Do Coffee Beans Last Longer Than Ground Coffee?
You’ve enjoyed buying whole coffee beans, grinding them, and then roasting them. You feel like you’re a lot more involved in the process of making coffee, but you have to admit, it’s all terribly time-consuming.
You just don’t have the time in the morning anymore, and you were thinking of skipping the whole beans and buying ground coffee beans instead.
Do ground coffee beans have a longer lifespan than whole coffee beans, or is it vice-versa?
Indeed, it’s vice-versa.
You’ll recall from the last section that an unopened bag or container of vacuum-sealed whole coffee beans will last for six to nine months.
Ground coffee that’s also vacuum-sealed and otherwise stored in the exact same conditions is only good for five months. You’re losing one to four months by purchasing ground coffee rather than whole beans.
Once you open your bag or container of vacuum-sealed coffee grounds, they still don’t last as long as vacuum-sealed whole coffee beans. It’s six months for the opened beans versus three to five months for the opened coffee grounds.

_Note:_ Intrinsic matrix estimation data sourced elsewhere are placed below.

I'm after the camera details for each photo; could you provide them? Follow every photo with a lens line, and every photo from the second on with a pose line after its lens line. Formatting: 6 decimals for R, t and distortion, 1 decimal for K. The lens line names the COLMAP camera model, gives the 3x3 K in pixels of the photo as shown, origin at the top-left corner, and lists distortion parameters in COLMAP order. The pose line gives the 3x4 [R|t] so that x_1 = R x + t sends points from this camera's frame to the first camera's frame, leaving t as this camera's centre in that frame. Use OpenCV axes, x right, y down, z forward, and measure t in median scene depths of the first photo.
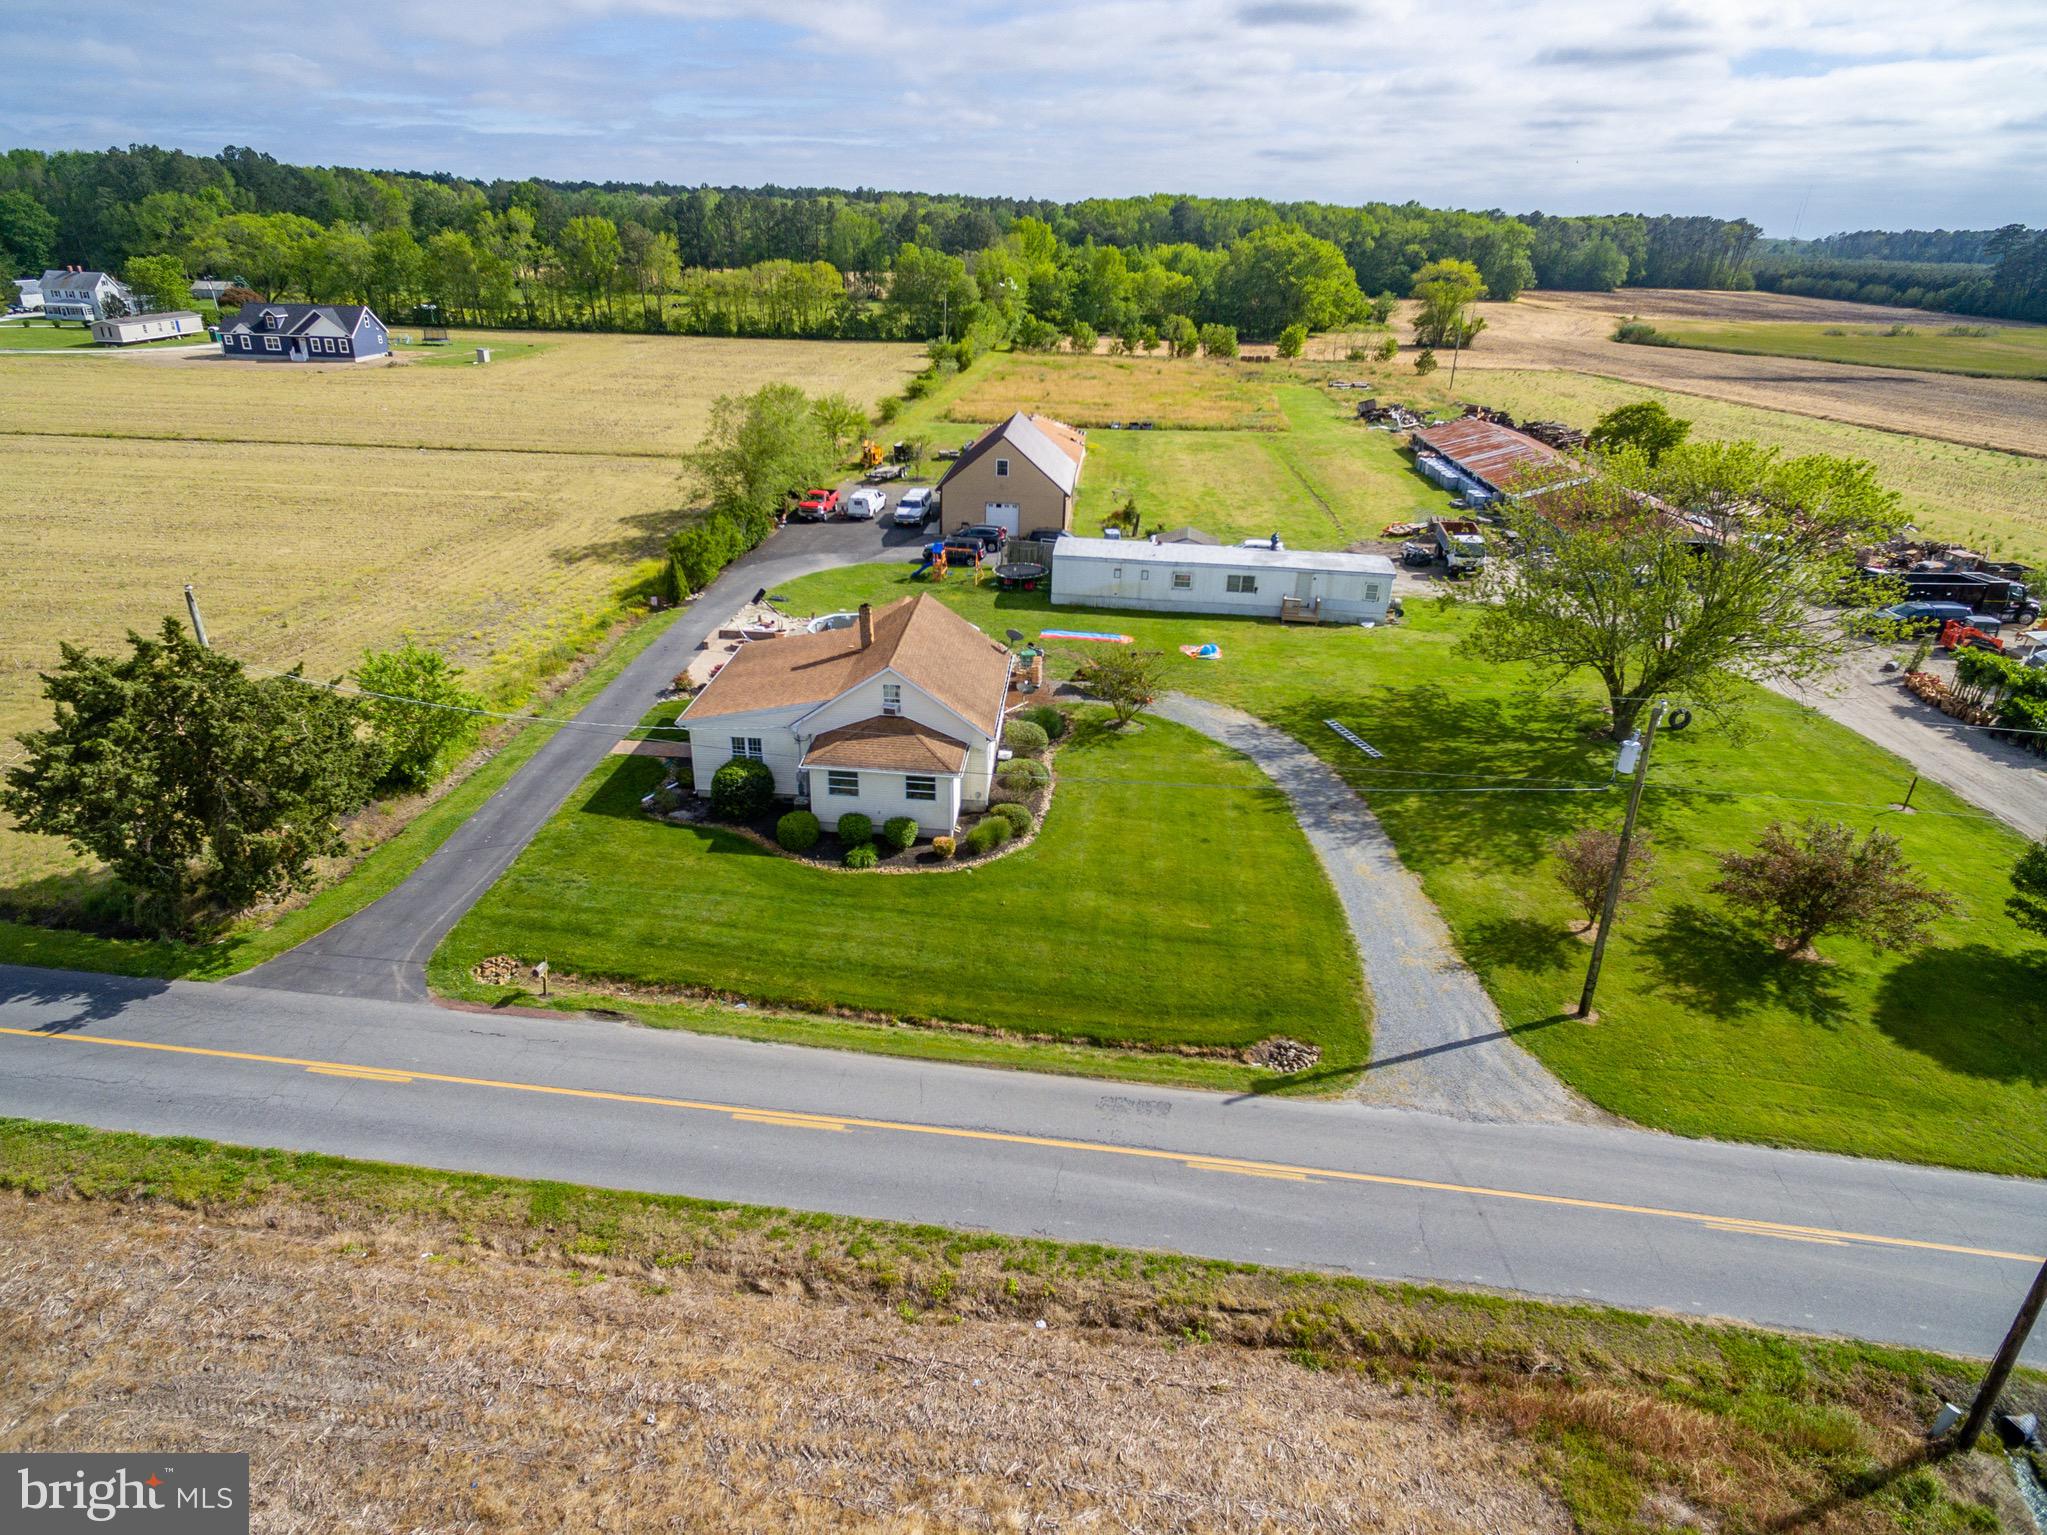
lens RADIAL K [[1129.1, 0, 1023.5], [0, 1129.1, 767.5], [0, 0, 1]] dist [0.011002, 0.001540]
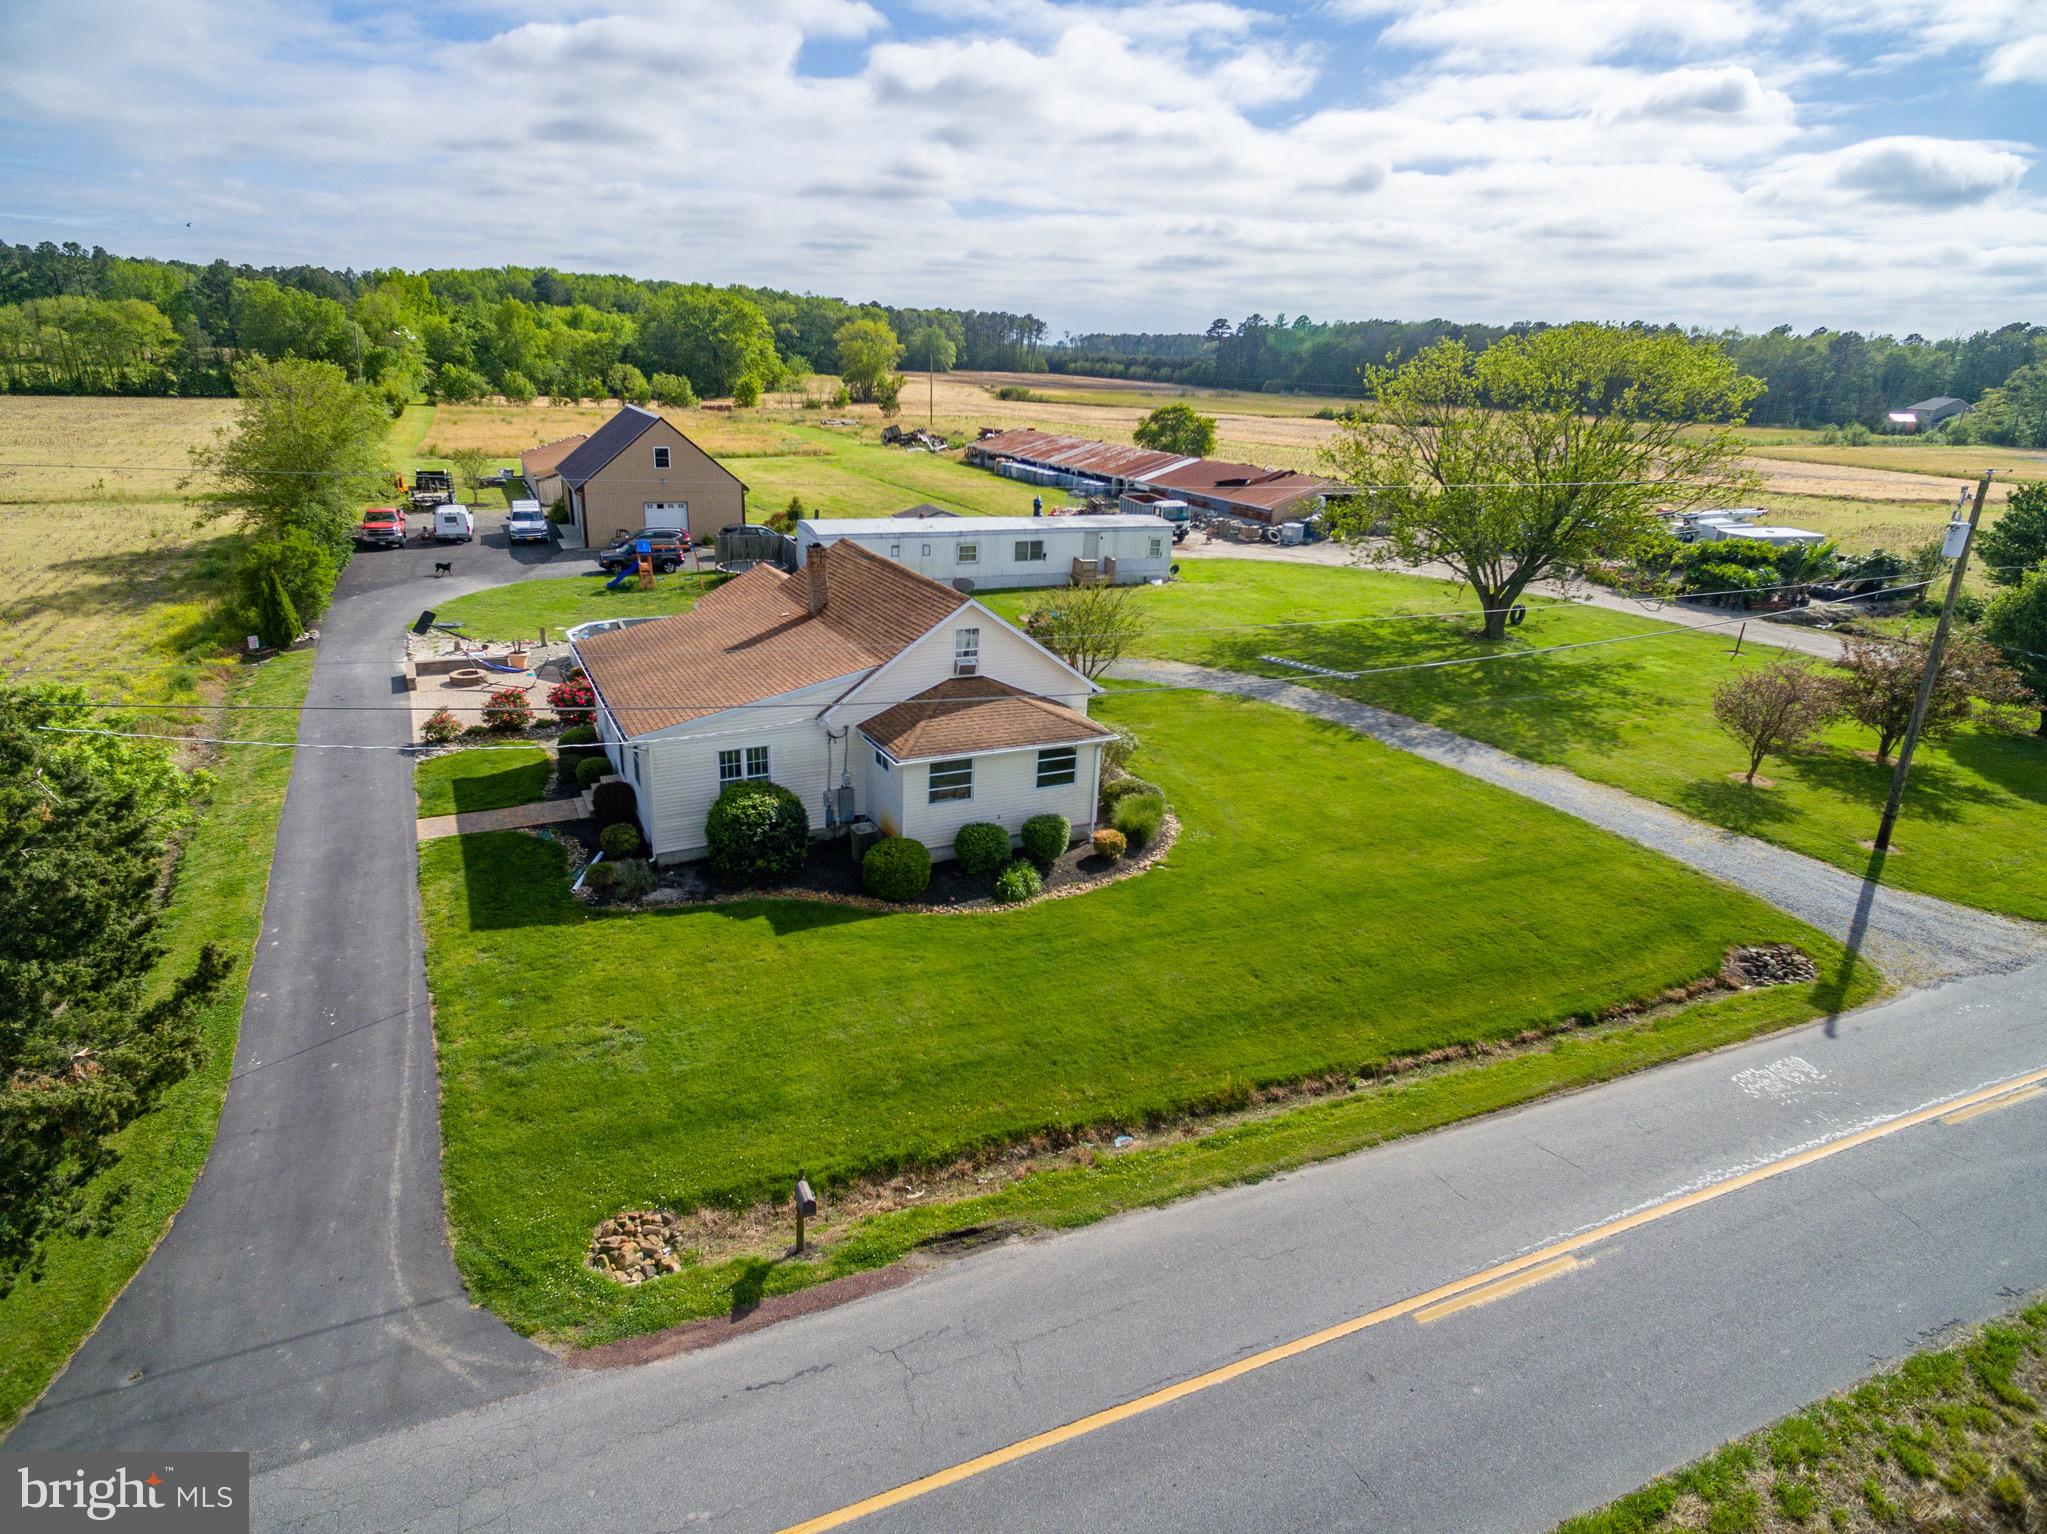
lens RADIAL K [[1104.9, 0, 1014.6], [0, 1104.9, 771.6], [0, 0, 1]] dist [0.005627, -0.001083]
pose [[0.863979, -0.171101, 0.473565, -0.259561], [0.199021, 0.979954, -0.009035, 0.013156], [-0.462526, 0.102055, 0.880712, 0.260396]]
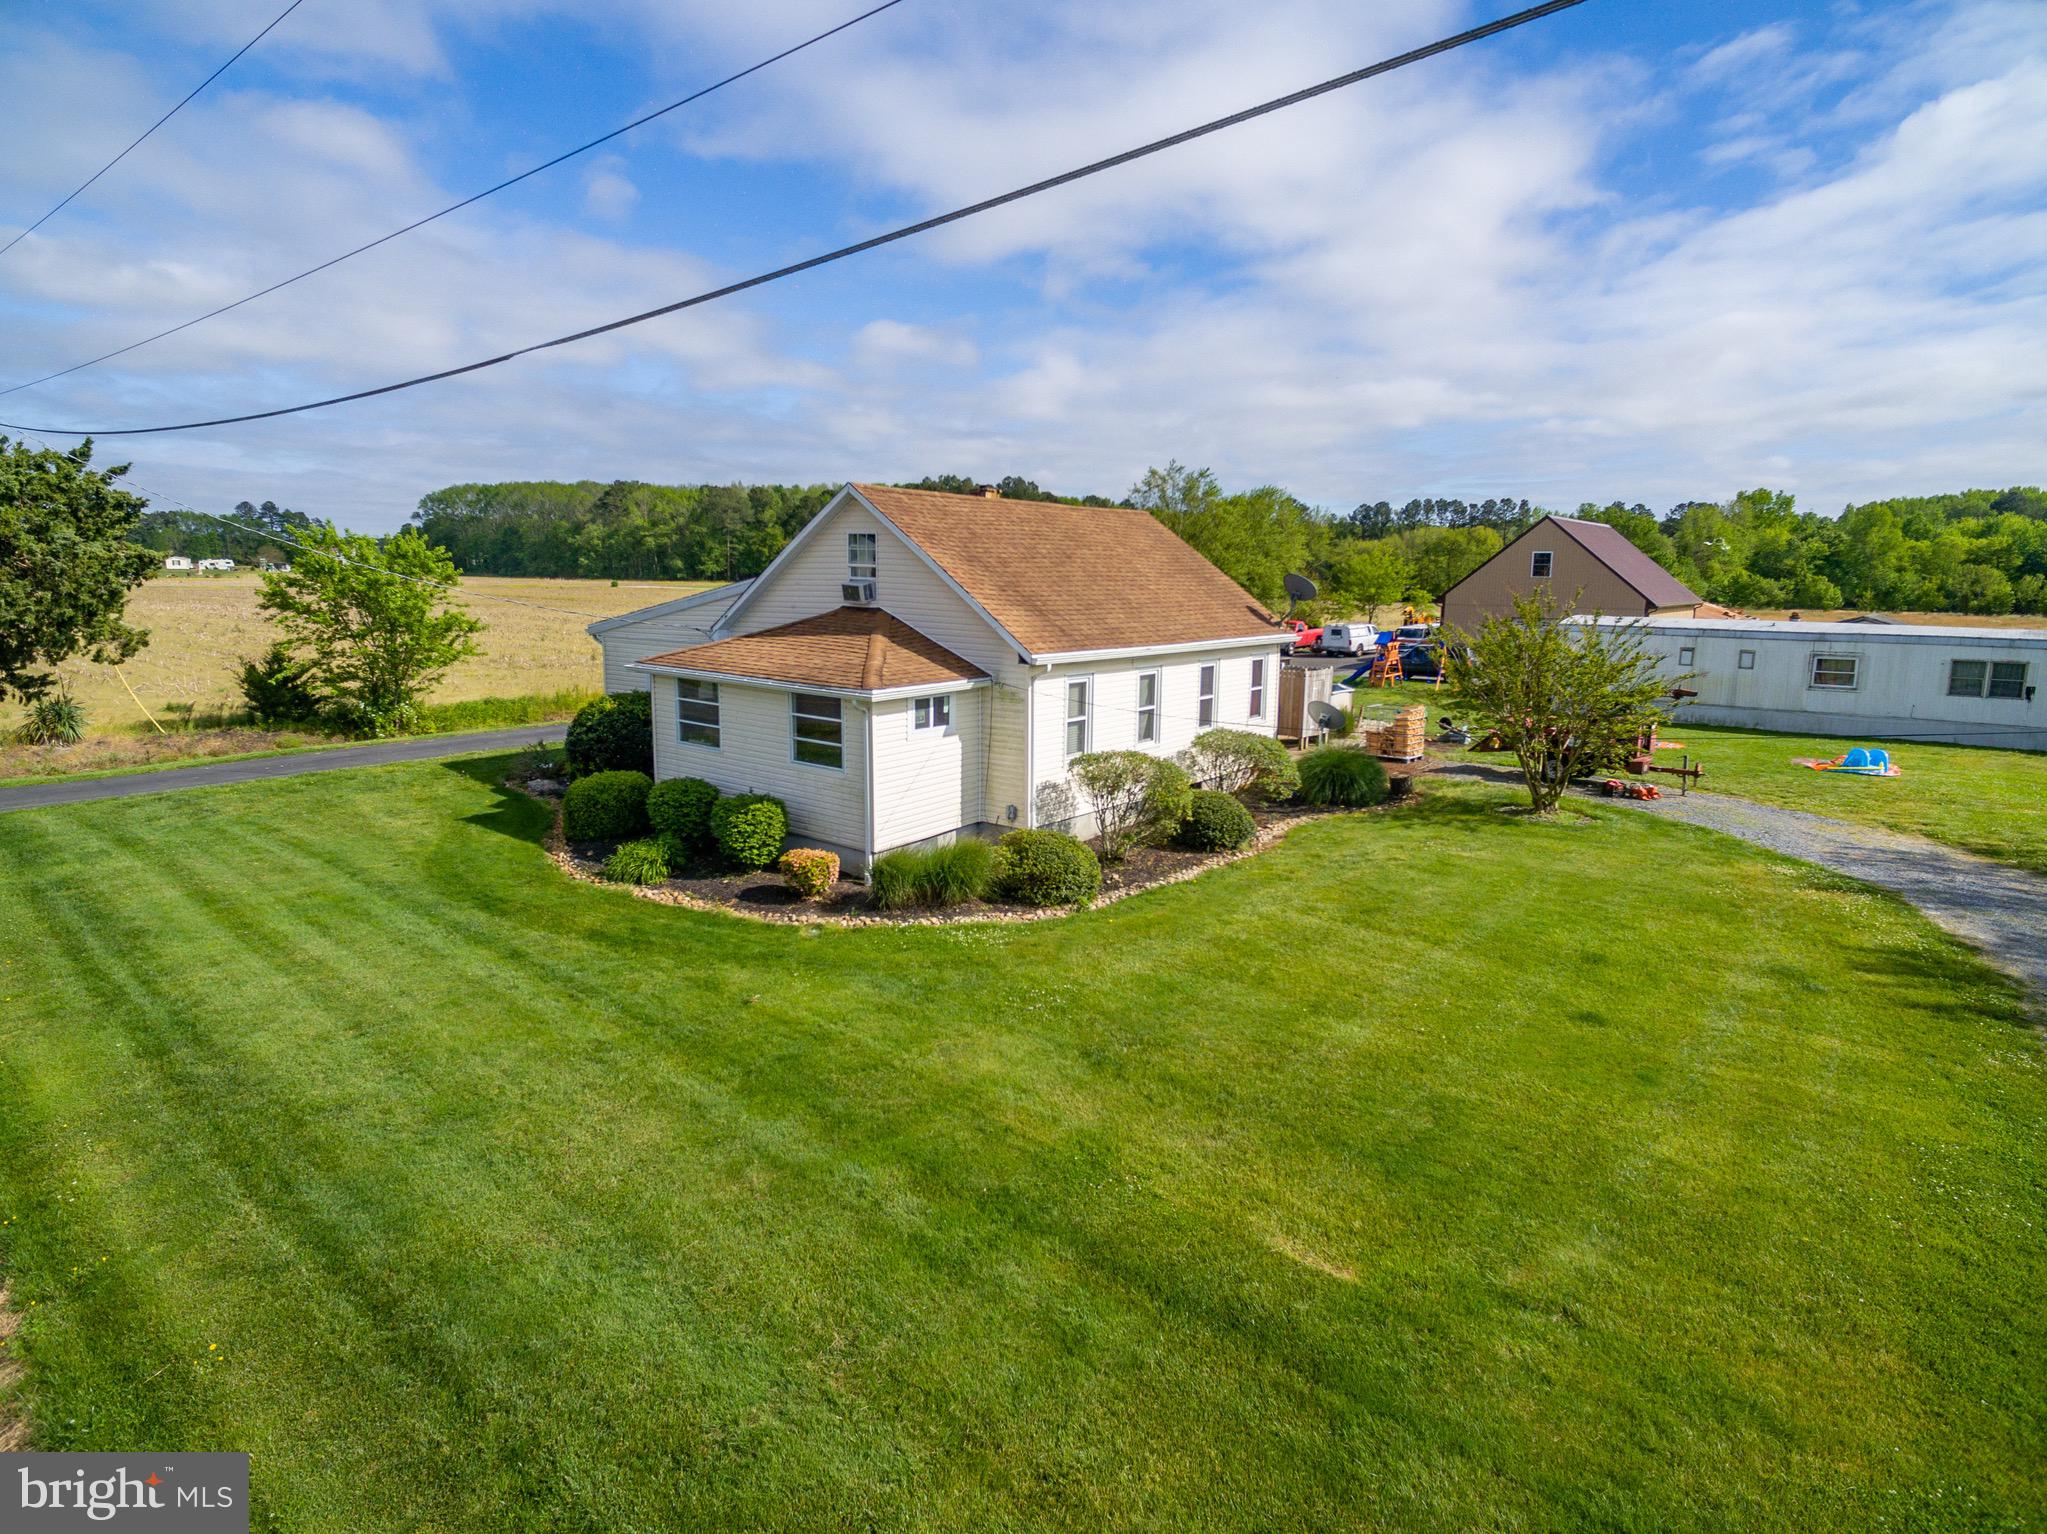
lens RADIAL K [[1129.1, 0, 1023.5], [0, 1129.1, 767.0], [0, 0, 1]] dist [0.011002, 0.001540]
pose [[0.832783, 0.078405, -0.548020, 0.121873], [-0.225413, 0.952167, -0.206317, 0.059977], [0.505630, 0.295348, 0.810622, 0.429065]]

Why do coffee grounds expire first? The grounds receive more exposure to the elements compared to whole coffee beans.
Further, the components of the coffee beans have been separated after grinding, such as the coffee oils. The oils will evaporate faster in ground coffee than in whole coffee beans, which also makes the grounds go bad faster.
Tips for Extending the Shelf Life of Coffee
After reading the information in the last section, you think you’ll stick with coffee beans over ground coffee from now on. Even though whole coffee beans don’t last forever, they have a longer life than grounds!
Could you possibly prevent stale coffee beans even further? Yes, you can! Here’s how.
Store in the Freezer
If you don’t want to use your coffee beans for the foreseeable future (or you’re not sure if you will), then freeze them.
Stashing coffee beans in their original vacuum-sealed container when unopened will extend their shelf life from a moderate six months to a hugely impressive two to three years.
Even if you opened the coffee beans, but they were otherwise kept in a vacuum-sealed bag or container, the beans will survive up to two years if they stay frozen.
Click the link to read more about freezing coffee, and why you shouldn’t store them in the fridge.
Store Coffee Beans in an Airtight Container
Coffee has four enemies and they’re light, heat, moisture, and oxygen. You want to go out of your way to ensure your coffee beans aren’t exposed to any of those elements.
You’ll notice that when you buy quality coffee beans, they are stored in an airtight bag hopefully with a one-way valve. These valves allow CO2 to escape without letting oxygen in.
To keep your coffee beans free of light and air, store them in an airtight container after opening.
Prevent heat and moisture exposure by keeping your coffee beans in a cool (or room temperature), dry location.
Buy Smaller Batches of Beans
Are you guilty of buying those big bags of coffee beans because they just look so tempting at the store?
Tempting they are, but unless you’re working for a coffee shop or you have a huge household of coffee lovers, then you don’t need quite so many coffee beans. The quantity is far too much for one person to roast and drink by themselves.
Buy your coffee beans in very small batches instead. You’ll save money this way, and, even better, your coffee will always taste fresh.
Grind Only What You Need
Using a burr grinder to only grind the coffee beans you will use will limit their staleness. The oxidation process is faster in ground coffee than in pre-ground coffee. This is because there is more surface area in ground coffee.
You have lots of methods for ascertaining whether your coffee beans have gone bad, and all come in handy at various points. Freezing your coffee beans is one way to make them stay fresher longer, as is buying in smaller batches and storing coffee properly.